Only an exact copy of the lines beginning at the one that contains "index dip: (960, 728)" and ending at the last line of the records below counts as the answer.
--- DATA RECORDS ---
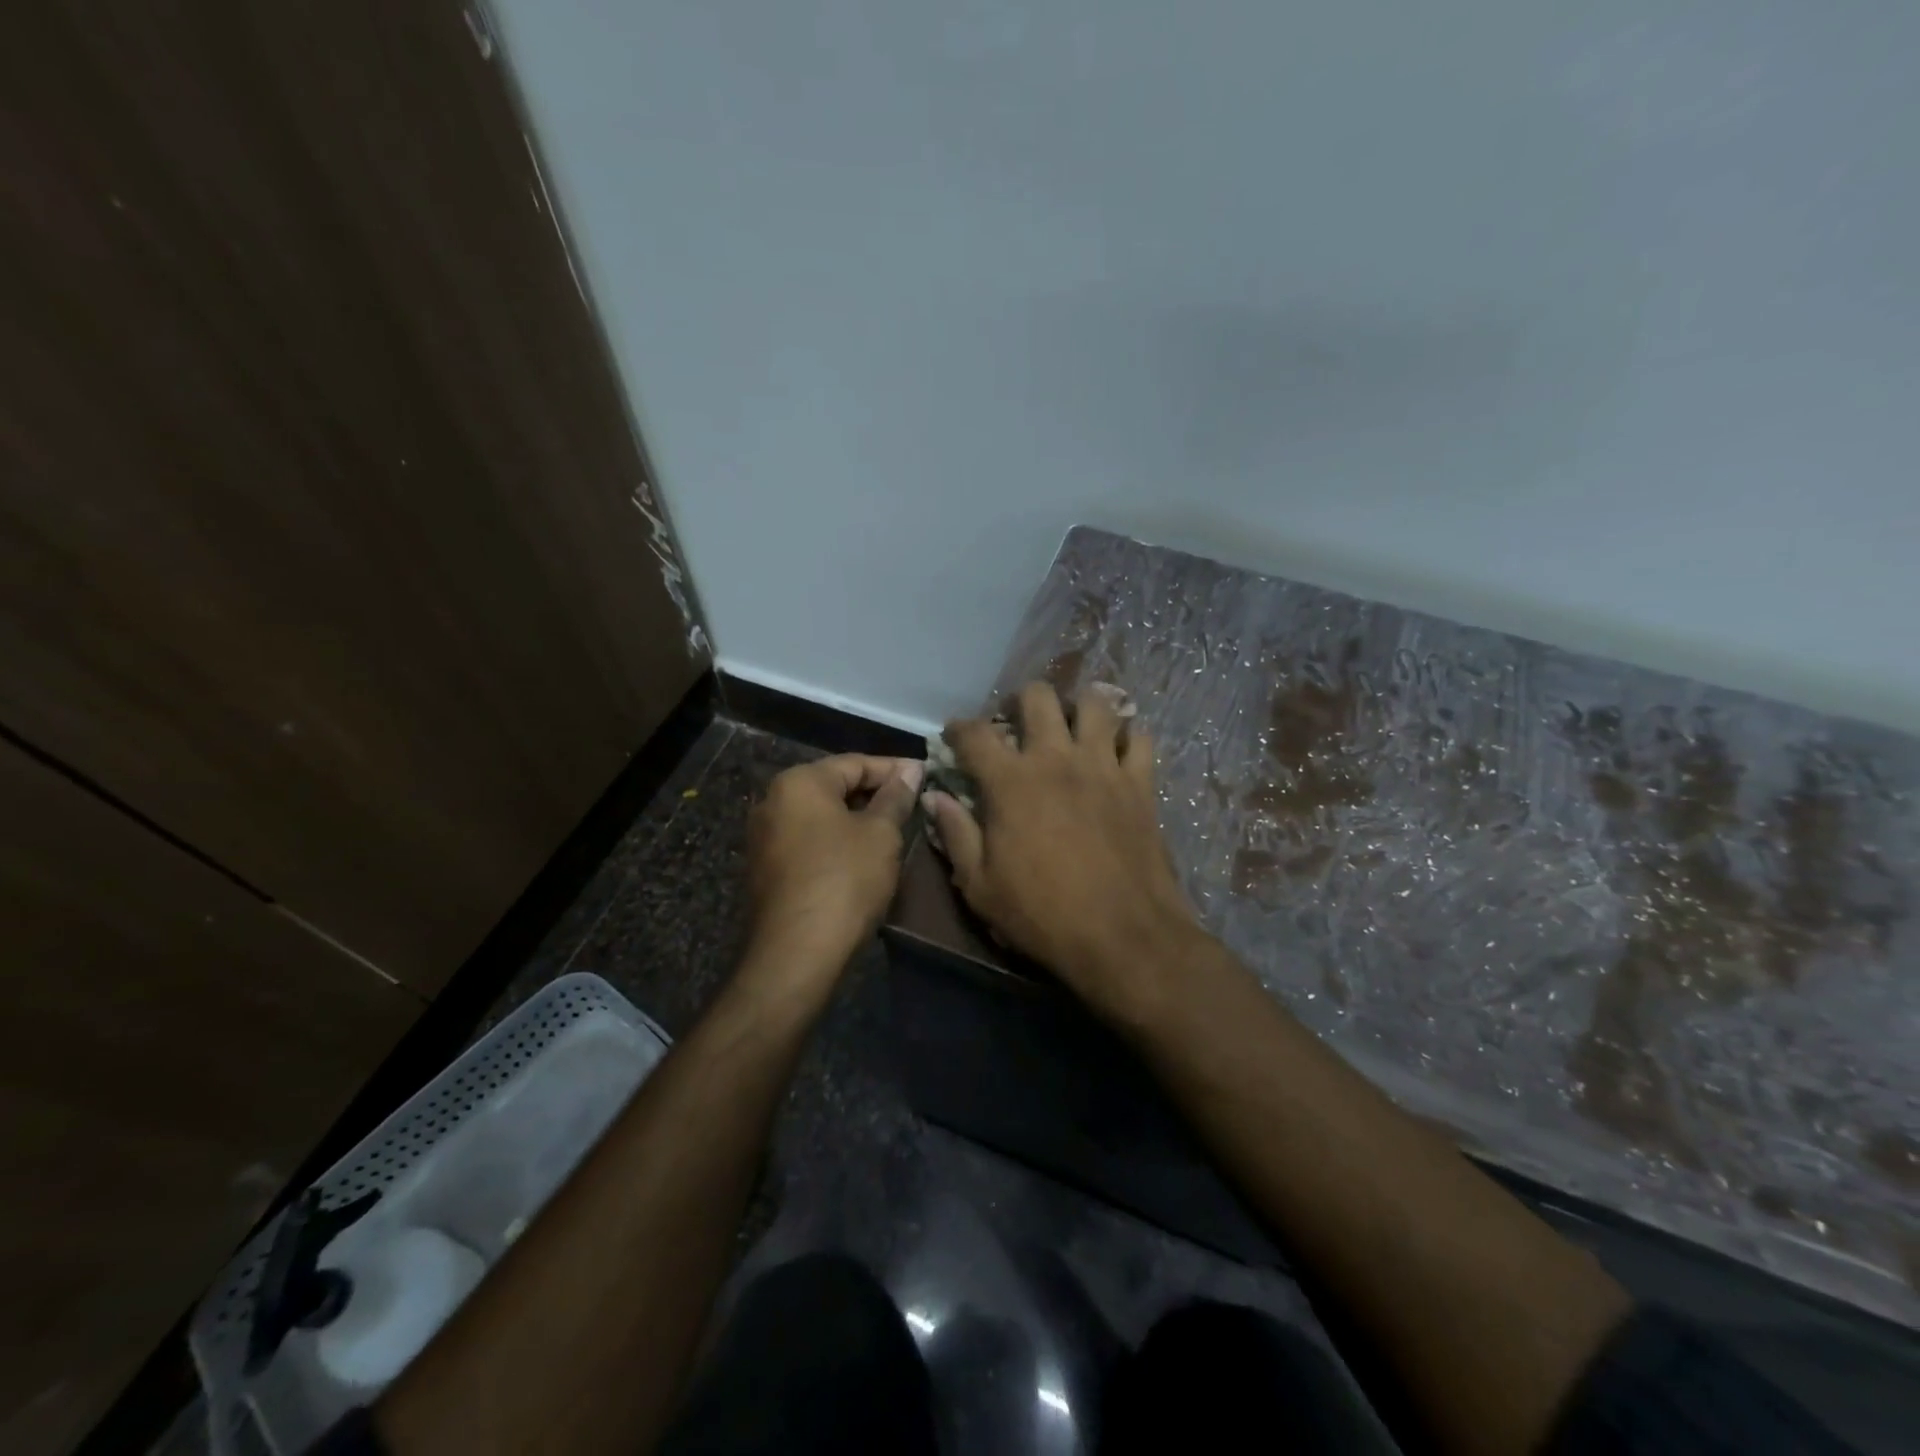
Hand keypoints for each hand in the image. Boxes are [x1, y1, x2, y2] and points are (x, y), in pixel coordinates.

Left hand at [744, 754, 922, 979]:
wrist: (795, 952)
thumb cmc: (844, 880)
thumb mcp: (881, 834)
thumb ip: (895, 797)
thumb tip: (910, 770)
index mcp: (798, 782)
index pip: (854, 762)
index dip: (893, 768)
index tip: (925, 775)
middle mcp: (772, 801)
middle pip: (833, 786)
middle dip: (874, 793)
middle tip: (912, 802)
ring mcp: (763, 837)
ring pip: (820, 815)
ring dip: (856, 819)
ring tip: (893, 828)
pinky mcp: (765, 869)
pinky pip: (808, 841)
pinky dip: (836, 841)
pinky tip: (863, 856)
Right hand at [923, 683, 1199, 1013]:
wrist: (1124, 937)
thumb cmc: (1042, 916)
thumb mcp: (980, 886)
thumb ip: (956, 834)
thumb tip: (936, 797)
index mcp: (1011, 781)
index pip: (976, 733)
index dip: (960, 728)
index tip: (955, 735)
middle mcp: (1057, 759)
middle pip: (1038, 697)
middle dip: (1021, 701)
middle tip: (1019, 723)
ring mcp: (1103, 766)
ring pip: (1095, 703)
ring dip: (1078, 707)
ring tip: (1072, 726)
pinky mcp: (1141, 783)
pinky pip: (1139, 738)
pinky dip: (1127, 737)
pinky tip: (1117, 751)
---
- _SOLUTION TO THIS EXERCISE_
index dip: (960, 728)
index tip: (955, 735)
middle mcp: (1057, 759)
middle pip: (1038, 697)
middle dip: (1021, 701)
middle tip: (1019, 723)
ring mcp: (1103, 766)
ring pip: (1095, 703)
ring dip: (1078, 707)
ring tip: (1072, 726)
pinky mcp: (1141, 783)
pinky pip: (1139, 738)
pinky dip: (1127, 737)
pinky tip: (1117, 751)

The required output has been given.